* Stated exercise
Transcribe the data below, copying everything from the line containing "family: Asparagaceae" down to the line containing "family: Picidae", with both of those lines included.

***** Records provided *****

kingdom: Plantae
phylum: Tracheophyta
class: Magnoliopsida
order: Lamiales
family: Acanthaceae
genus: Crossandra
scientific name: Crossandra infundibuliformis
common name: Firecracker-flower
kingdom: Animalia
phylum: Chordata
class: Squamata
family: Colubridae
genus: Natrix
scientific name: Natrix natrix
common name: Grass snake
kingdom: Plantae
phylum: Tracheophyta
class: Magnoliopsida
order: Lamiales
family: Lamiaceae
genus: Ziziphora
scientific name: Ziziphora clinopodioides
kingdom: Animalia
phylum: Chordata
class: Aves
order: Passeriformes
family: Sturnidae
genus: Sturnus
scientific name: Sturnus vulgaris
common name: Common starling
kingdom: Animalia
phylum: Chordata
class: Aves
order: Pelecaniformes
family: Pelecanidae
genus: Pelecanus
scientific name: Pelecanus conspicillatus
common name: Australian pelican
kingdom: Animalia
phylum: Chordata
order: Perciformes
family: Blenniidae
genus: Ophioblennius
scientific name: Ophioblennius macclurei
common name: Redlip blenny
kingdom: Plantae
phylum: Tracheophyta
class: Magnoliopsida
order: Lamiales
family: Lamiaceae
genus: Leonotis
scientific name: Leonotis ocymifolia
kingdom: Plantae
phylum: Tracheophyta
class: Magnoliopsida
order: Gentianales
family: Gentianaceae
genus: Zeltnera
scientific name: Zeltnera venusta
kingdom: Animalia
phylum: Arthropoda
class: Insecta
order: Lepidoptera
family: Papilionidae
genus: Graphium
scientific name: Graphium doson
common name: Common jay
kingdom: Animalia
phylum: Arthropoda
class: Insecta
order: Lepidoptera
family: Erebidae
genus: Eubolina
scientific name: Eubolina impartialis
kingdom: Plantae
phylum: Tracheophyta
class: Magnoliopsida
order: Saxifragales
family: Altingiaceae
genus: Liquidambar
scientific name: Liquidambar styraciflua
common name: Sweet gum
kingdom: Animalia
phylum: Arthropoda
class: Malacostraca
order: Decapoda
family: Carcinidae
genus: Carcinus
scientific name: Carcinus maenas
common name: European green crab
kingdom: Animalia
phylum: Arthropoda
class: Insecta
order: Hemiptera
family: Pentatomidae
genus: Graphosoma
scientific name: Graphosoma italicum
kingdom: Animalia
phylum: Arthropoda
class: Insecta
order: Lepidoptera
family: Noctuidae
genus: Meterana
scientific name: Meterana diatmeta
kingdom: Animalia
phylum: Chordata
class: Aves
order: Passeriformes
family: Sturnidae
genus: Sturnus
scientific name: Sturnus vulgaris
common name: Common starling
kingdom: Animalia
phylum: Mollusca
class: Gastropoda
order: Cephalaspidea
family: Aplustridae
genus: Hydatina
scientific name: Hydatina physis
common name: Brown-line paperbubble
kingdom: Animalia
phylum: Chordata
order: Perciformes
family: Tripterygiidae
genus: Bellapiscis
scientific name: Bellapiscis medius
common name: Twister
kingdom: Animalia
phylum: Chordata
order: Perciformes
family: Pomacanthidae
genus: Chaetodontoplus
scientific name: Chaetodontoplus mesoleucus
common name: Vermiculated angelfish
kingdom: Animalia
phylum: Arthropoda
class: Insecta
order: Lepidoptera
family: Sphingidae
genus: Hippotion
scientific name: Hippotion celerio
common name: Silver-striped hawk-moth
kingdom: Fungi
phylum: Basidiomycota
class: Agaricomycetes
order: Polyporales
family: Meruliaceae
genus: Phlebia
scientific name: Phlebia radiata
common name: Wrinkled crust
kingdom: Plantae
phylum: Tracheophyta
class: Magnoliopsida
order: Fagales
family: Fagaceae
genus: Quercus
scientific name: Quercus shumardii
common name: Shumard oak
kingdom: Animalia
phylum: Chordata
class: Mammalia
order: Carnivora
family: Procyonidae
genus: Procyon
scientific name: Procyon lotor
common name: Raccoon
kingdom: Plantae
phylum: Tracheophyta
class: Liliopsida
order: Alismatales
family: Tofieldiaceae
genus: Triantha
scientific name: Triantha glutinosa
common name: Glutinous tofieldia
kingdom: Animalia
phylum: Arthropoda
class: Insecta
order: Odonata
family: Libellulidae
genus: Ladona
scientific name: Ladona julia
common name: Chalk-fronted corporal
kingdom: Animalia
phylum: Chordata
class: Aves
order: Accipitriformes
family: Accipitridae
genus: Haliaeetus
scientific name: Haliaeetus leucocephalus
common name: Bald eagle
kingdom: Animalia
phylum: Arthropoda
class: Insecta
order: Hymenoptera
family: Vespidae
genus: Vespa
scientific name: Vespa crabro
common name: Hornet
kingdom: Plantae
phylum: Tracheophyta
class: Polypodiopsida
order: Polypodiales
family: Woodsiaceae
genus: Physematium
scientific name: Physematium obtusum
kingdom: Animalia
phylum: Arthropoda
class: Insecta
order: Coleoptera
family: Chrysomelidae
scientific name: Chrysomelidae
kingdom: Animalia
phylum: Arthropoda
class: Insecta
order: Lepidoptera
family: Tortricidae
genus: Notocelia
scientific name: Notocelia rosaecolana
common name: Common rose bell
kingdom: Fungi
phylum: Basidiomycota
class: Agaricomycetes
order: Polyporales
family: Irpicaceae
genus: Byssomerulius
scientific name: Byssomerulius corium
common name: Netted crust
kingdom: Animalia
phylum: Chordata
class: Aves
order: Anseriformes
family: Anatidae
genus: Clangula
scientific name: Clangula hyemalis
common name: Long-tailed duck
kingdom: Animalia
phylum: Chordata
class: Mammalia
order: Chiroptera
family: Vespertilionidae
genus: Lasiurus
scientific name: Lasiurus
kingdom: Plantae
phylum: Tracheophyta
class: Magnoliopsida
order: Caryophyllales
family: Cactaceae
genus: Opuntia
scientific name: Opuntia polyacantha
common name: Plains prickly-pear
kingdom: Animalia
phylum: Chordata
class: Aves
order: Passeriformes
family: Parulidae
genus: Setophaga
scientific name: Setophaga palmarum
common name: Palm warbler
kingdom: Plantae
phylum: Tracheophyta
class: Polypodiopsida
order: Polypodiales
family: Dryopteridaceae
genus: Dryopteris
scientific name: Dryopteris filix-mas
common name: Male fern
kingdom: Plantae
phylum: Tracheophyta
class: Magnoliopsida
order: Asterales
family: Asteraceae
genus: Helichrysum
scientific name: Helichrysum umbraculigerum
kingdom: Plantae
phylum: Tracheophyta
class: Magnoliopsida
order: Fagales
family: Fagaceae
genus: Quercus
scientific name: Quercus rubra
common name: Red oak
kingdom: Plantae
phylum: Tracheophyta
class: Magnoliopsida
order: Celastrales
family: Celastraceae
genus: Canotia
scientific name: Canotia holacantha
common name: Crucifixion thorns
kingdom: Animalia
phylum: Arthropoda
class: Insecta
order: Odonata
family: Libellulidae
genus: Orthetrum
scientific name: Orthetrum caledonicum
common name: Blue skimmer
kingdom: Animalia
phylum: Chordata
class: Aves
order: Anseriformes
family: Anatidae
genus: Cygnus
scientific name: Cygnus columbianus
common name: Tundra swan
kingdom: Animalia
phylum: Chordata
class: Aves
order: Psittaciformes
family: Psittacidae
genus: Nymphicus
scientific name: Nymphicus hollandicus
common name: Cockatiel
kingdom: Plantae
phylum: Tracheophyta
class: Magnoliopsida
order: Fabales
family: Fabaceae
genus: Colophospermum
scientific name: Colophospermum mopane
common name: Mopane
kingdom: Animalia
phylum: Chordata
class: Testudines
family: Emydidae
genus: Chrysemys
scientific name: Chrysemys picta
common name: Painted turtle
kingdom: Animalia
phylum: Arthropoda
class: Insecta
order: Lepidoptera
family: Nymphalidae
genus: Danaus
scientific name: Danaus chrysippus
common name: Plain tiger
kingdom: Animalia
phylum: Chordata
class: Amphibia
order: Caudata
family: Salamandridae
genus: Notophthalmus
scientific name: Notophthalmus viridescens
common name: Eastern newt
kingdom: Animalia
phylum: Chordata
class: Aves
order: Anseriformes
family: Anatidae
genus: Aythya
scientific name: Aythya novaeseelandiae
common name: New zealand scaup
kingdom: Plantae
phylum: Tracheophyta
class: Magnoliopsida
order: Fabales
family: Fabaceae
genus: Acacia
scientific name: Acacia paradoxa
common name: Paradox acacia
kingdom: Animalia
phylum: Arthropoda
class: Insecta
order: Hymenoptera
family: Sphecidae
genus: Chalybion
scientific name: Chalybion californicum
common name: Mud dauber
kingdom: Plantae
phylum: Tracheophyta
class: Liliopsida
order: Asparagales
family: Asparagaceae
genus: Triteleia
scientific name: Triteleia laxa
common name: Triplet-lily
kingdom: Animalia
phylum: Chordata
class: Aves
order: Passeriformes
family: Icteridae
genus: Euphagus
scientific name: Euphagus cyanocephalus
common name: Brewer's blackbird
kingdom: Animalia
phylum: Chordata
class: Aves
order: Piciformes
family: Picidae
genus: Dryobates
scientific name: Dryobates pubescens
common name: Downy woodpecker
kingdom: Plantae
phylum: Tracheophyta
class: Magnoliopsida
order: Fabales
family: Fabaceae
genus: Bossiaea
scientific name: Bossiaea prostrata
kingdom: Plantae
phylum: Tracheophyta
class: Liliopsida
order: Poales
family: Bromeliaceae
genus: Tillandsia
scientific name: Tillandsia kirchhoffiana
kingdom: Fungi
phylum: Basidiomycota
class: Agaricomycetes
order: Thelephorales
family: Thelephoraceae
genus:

*****

* Expected answer
family: Asparagaceae
genus: Triteleia
scientific name: Triteleia laxa
common name: Triplet-lily
kingdom: Animalia
phylum: Chordata
class: Aves
order: Passeriformes
family: Icteridae
genus: Euphagus
scientific name: Euphagus cyanocephalus
common name: Brewer's blackbird
kingdom: Animalia
phylum: Chordata
class: Aves
order: Piciformes
family: Picidae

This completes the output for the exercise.